Magpies – two for joy

chicken at Magpies

Crisp breaded chicken at Magpies in Horncastle

It was a very, very hot day and at first glance the lunch menu at Magpies, Horncastle, looked a little too heavy. Could we, perhaps, look at the £15.95 three course set menu to see if anything appealed there?

I’m sorry, said the Maitre D, but you have to book a day in advance for that. Pardon me? It’s advertised on an A-board outside the pretty Lincolnshire restaurant with rooms. Nothing about coming inside and booking for tomorrow. Nor is this stipulation on Magpies’ website, despite his claim.

They must do things differently in Lincolnshire. Earlier in the week we came across a hotel which asked for 24 hours notice for a cream tea.

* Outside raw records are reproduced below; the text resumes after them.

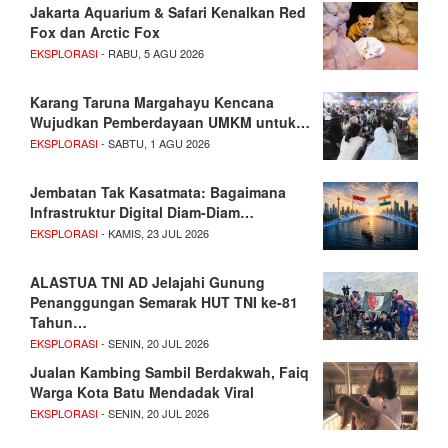
Jakarta Aquarium & Safari Kenalkan Red
Fox dan Arctic Fox
EKSPLORASI
- RABU, 5 AGU 2026
Karang Taruna Margahayu Kencana
Wujudkan Pemberdayaan UMKM untuk…
EKSPLORASI
- SABTU, 1 AGU 2026
Jembatan Tak Kasatmata: Bagaimana
Infrastruktur Digital Diam-Diam…
EKSPLORASI
- KAMIS, 23 JUL 2026
ALASTUA TNI AD Jelajahi Gunung
Penanggungan Semarak HUT TNI ke-81
Tahun…
EKSPLORASI
- SENIN, 20 JUL 2026
Jualan Kambing Sambil Berdakwah, Faiq
Warga Kota Batu Mendadak Viral
EKSPLORASI
- SENIN, 20 JUL 2026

From time to time Another Helping goes further afield to eat and is particularly interested in Sheffield chefs who are cooking away, so to speak. Andrew Gilbert used to cook with Nathan Smith at Sheffield’s then Michelin-listed Old Vicarage restaurant until he and his wife Caroline took over Magpies around 12 years ago.

There’s a little hint that Sheffield is still in the couple’s hearts in the shiny Carrs Made in Sheffield cutlery on the crisp white tablecloths.

We’ve eaten here before, for a Sunday lunch, when it was just as quiet as it is today for our midweek lunch. The food is good in an unshowy way with precise flavours and deft little touches. The Good Food Guide gives it five out of 10.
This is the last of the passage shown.